Era extraño ver el colegio tan silencioso. Así estaba el edificio al volver de las vacaciones de verano, sólo que entonces Hugo regresaba con hambre de amigos y de ciudad. Ahora sospechaba de cada esquina.

Siguió adelante. Por esa zona podía caminar con los ojos cerrados. La imagen fornida de Iván junto a las escaleras le había dado la impresión de que la ciudad no había cambiado. «Si el señor Iván está junto a las escaleras, quiere decir que el colegio abrirá pronto».

La imagen de la farmacia demostró que había sido una impresión falsa. La hermosa y cuidada construcción se había convertido en una tienda de ultramarinos. El interior, los altos y brillantes armarios, el mostrador de mármol, los floreros, todo había sido arrasado. En la entrada había cajas de patatas, lombarda, ajos y cebollas. Un olor a pescado ahumado y repollo podrido impregnaba el aire.

La farmacia era uno de los lugares más queridos para Hugo. Allí sus padres se habían realizado plenamente. Allí había florecido su amor.
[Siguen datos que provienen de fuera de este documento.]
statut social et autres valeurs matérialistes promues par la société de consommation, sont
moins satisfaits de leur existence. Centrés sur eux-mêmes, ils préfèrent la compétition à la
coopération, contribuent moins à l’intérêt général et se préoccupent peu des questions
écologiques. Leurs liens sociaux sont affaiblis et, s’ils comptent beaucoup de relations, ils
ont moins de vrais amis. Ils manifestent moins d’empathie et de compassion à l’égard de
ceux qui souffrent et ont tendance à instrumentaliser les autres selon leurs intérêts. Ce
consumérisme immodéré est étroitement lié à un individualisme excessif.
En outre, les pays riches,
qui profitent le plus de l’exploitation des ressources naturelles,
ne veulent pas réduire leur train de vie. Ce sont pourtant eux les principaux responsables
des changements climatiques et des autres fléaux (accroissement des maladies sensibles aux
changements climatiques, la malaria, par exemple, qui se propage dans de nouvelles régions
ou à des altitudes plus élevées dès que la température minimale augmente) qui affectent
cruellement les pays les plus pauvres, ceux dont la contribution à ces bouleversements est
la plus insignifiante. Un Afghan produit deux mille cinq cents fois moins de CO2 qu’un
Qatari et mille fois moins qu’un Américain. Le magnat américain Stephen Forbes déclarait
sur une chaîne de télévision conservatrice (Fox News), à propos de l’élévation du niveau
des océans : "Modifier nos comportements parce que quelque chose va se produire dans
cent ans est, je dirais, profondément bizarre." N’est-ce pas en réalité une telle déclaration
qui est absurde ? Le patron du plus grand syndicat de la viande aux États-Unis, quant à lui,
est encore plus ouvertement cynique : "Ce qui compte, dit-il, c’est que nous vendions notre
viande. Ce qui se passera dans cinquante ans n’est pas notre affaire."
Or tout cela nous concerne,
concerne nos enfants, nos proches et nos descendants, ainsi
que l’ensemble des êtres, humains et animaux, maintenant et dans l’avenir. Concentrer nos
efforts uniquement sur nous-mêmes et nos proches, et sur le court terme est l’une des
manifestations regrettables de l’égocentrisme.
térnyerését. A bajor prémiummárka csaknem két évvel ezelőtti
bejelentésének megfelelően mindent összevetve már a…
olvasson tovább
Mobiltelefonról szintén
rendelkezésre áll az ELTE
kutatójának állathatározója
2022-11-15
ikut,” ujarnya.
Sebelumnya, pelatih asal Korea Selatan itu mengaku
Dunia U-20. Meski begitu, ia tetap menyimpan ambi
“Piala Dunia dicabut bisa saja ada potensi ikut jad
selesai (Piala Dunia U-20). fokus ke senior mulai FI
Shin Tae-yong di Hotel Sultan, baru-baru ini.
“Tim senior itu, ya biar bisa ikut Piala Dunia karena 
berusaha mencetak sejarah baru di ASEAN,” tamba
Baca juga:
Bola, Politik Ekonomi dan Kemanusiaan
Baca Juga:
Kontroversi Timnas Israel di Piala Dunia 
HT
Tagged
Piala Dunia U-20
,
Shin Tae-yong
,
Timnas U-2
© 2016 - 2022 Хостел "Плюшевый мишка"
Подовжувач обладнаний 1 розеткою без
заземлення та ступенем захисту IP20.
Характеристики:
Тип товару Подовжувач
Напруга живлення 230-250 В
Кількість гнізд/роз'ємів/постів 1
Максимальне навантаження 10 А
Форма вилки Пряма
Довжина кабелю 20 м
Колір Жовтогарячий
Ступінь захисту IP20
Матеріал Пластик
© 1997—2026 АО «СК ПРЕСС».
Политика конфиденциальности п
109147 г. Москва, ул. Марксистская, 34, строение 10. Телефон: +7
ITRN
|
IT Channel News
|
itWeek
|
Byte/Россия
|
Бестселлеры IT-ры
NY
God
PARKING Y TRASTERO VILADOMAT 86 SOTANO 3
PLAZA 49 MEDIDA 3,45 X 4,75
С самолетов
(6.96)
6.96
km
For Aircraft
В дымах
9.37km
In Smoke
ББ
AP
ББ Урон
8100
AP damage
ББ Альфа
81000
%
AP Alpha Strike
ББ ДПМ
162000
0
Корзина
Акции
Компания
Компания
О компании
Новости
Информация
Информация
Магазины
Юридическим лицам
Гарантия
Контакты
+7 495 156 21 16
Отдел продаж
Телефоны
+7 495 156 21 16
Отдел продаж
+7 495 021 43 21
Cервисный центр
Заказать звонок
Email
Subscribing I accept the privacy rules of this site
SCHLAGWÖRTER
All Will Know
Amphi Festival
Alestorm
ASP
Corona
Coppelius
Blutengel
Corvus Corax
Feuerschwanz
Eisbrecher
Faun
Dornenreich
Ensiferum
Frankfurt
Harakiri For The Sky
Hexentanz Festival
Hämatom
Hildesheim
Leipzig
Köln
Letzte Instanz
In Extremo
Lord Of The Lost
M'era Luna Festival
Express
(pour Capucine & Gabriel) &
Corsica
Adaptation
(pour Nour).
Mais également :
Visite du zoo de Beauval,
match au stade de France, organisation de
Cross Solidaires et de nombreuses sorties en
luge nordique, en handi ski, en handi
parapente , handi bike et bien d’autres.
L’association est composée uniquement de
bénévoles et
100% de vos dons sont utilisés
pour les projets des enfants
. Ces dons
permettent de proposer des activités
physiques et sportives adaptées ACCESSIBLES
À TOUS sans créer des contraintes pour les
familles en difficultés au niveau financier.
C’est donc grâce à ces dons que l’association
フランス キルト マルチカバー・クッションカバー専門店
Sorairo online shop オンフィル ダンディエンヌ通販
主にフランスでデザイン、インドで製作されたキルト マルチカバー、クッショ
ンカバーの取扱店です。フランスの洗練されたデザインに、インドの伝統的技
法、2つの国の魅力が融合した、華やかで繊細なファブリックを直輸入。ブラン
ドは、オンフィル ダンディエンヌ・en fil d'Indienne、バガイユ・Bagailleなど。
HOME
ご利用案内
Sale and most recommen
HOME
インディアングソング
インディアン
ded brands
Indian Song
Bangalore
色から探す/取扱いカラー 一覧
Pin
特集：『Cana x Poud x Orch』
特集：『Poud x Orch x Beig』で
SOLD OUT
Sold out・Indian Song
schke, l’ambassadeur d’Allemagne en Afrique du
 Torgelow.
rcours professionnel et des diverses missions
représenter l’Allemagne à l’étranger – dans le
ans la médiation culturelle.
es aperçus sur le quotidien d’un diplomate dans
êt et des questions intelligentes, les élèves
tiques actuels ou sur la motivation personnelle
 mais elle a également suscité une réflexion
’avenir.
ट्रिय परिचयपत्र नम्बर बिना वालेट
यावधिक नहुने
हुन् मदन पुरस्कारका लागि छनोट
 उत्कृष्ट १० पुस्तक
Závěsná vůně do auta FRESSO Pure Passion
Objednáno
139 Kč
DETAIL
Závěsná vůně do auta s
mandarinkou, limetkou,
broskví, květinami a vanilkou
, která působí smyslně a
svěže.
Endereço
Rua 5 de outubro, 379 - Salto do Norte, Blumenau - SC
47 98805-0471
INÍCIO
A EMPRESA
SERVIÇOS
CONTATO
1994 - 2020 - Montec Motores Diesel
Allí decían unos: «Hugo se parece a su madre», y otros se ponían la mano en el corazón y decían: «Hugo es la viva imagen de su padre». Sólo ahora, frente a sus ruinas, lo comprendía: nada volvería a ser como antes.

Ahora la marcha era más lenta, más pesada. Hugo se acordó: a veces su madre regresaba más temprano para preparar los paquetes para los necesitados. Al volver del colegio él la veía de lejos, con un vestido de flores; más que su madre parecía una jovencita.

De repente volvieron a él retazos mágicos de su infancia, reales como el día en que los vio por primera vez. Cada vez que la madre lo veía de lejos, lo llamaba por su nombre entusiasmada, como si fuese una aparición.

La madre sabía conmoverse también con cosas sencillas. El padre decía: «Hay que aprender a entusiasmarse como Yulia». La respuesta de la madre no se hacía esperar: «No os equivoquéis, el entusiasmo no es algo digno de elogio a ojos de Hans». «Te equivocas, querida», decía el padre.

Y así los pies lo llevaron a casa.

La casa estaba en su sitio. En la amplia y hermosa terraza, la emocionante apertura a la ciudad, había tendida ropa azul. Las ventanas de al lado estaban desnudas y se podía ver a las personas de dentro. La gran lámpara del salón aún colgaba del techo. Pasó un buen rato observando y la sensación que había anidado en él desde que entrara en el centro de la ciudad se mostró con toda claridad: el alma había volado de aquel lugar tan querido.

Cayó la tarde y disminuyó la visibilidad, y Hugo quiso volver al lugar del que había salido por la mañana. Para acortar, atravesó el barrio ucraniano. No había luz eléctrica, pero las casas se iluminaban con grandes lámparas de queroseno. La gente estaba sentada a la mesa, cenando. La calma de la noche se tendía sobre la calle y las casas. «Así ha sido siempre aquí, y así sigue siendo ahora», fue lo que se le pasó a Hugo por la cabeza.

Cuando iba a salir del barrio, uno de los ancianos le gritó:

—¿Quién eres?

—Me llamo Hugo Mansfeld —respondió.

—¿Qué haces aquí?

—He venido a ver nuestra casa.

—Vete, que no te vea por aquí —dijo el anciano levantando el bastón.

Hugo aceleró el paso y poco después estaba en la explanada, entre los refugiados.